Power in the bloodBy Don Steelberg Wichita, Kan.
I grew up with a William Cowper hymn, written in 1772 and no longer in our hymn books, and, as puzzling as this may be, it is still a favorite: “There is a fountain filled with blood drawn from Immanuel’s veins; and sinners, plunged beneath that flood, lose all their guilty stains.”

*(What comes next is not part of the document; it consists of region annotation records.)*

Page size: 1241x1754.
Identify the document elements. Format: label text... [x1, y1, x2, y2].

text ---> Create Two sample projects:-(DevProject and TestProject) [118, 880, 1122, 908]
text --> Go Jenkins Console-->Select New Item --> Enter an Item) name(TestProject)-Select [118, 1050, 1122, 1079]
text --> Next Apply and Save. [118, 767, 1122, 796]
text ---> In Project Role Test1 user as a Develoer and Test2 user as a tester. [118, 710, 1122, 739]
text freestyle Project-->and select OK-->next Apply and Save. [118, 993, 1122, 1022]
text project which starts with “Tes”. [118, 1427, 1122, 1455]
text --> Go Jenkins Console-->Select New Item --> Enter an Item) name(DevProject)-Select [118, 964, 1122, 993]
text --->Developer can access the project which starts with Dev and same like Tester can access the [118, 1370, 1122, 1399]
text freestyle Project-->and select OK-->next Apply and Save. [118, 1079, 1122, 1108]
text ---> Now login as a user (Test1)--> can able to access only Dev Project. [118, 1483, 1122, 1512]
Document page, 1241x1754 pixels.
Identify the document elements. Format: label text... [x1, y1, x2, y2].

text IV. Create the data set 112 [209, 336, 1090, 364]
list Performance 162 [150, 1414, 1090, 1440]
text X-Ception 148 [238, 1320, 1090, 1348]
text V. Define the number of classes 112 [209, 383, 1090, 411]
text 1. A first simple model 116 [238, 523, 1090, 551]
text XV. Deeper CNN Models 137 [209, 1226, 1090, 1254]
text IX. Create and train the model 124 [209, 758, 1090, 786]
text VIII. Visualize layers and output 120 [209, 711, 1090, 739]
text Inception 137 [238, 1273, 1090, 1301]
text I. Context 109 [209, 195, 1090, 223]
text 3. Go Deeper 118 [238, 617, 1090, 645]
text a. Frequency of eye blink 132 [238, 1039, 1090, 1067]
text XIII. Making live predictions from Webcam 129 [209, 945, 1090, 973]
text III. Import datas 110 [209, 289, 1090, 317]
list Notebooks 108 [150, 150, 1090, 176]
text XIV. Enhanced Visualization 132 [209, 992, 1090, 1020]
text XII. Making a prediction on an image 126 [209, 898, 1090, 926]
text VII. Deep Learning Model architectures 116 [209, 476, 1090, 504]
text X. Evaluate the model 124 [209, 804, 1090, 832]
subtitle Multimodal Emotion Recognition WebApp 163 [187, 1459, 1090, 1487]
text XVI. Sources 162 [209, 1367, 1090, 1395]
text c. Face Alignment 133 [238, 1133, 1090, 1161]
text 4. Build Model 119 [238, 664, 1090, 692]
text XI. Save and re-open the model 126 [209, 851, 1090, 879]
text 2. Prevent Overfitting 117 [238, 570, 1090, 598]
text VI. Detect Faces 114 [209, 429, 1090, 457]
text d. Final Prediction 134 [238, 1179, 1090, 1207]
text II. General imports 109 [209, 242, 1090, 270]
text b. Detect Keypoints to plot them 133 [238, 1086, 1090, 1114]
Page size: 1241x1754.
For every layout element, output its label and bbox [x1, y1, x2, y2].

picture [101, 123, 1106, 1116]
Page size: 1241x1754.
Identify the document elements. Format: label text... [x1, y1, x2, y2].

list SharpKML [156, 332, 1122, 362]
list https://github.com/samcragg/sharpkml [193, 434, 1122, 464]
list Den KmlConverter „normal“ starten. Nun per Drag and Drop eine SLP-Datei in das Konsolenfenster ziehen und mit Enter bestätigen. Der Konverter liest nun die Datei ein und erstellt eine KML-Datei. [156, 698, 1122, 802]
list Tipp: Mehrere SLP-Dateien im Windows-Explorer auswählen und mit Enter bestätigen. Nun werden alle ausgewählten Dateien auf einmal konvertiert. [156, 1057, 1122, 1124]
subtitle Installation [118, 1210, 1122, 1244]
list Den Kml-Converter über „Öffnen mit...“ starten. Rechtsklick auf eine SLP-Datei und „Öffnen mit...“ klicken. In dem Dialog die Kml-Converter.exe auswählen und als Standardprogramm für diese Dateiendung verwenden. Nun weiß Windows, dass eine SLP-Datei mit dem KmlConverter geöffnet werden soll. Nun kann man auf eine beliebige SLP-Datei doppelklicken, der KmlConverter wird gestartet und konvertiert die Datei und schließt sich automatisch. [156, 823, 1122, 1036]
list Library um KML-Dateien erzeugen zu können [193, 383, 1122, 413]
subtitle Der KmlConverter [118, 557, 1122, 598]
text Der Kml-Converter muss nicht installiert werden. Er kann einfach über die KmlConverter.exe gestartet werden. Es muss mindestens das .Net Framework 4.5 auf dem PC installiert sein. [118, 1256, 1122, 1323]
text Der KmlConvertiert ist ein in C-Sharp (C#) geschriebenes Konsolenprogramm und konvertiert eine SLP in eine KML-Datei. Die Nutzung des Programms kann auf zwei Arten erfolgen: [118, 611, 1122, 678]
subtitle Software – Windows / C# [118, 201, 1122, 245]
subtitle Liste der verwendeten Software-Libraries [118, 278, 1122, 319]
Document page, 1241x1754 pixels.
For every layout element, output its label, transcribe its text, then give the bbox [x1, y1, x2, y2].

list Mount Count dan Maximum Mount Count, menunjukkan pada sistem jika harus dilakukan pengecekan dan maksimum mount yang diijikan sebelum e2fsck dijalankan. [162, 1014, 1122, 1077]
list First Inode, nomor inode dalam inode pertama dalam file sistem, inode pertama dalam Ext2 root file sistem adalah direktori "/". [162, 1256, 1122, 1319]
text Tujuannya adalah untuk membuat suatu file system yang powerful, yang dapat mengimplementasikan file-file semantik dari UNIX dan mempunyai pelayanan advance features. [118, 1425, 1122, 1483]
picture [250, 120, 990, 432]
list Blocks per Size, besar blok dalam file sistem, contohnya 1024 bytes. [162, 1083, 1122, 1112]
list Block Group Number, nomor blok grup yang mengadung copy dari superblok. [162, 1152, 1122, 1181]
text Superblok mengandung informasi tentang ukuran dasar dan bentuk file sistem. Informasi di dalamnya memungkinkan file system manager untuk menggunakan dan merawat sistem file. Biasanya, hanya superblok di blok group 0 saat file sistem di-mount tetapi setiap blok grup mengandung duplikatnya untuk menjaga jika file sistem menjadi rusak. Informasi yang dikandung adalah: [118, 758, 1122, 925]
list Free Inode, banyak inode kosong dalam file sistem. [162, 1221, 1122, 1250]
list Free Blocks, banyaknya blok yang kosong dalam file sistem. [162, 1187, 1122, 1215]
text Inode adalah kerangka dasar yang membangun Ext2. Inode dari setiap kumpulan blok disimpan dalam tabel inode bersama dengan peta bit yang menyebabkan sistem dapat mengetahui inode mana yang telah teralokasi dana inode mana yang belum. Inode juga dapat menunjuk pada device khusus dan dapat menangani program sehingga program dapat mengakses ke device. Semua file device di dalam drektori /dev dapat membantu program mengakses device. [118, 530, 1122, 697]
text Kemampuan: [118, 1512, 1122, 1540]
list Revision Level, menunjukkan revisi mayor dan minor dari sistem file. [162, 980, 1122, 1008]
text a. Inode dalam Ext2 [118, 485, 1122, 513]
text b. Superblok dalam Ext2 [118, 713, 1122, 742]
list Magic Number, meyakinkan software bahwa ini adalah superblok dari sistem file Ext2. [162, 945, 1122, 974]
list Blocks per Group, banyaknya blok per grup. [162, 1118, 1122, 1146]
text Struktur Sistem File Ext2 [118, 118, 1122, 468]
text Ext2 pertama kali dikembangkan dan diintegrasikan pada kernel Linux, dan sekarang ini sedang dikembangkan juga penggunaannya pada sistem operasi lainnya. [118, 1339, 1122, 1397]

Our present sensibilities find blood off-putting, certainly being plunged into it. And yet, blood is a dominant theme in Scripture. The ancients’ earliest perception was that life is in the blood — so Abel’s blood crying out from the ground; Abraham tempted to slaughter Isaac but saved by a ram in the thicket; Moses’ wife Zipporah damning circumcision as a bloody sacrifice to save Moses’ life when God sought to kill him (Ex. 4:24-26); the horrible damnation of Egyptian and Israelite firstborn if blood had not been sprinkled on the lintel of the door post; the long history of sacrificing a lamb, even to the hailing of Jesus as the Lamb of God, God’s demand of a sacrifice as the church developed that metaphor.
So our tender consciences re-write these stories as “the understanding of their times” but not pertaining to our day. Jesus as a sacrifice is much more than giving up candy in Lent, but we’re not having any of the medieval altar pieces’ shrunken cheeks, pierced side and dripping blood. Accepting the sacrament, we do not hear the prayer book’s “the body of Jesus; the blood of our Lord Jesus Christ, which was shed for you … drink this in remembrance that Christ’s blood was shed for you, and be thankful”; nor experience some dissonant shock.
It takes living with metaphor. So I could accept blood as I accept Sunday afternoon football as hailing aggression in the way that I would like to hit a competitor but can’t quite admit that. I accept the pornography of war without admitting it is that. But no: For me the metaphor of a fountain of blood is reality; sacrifice is bloody.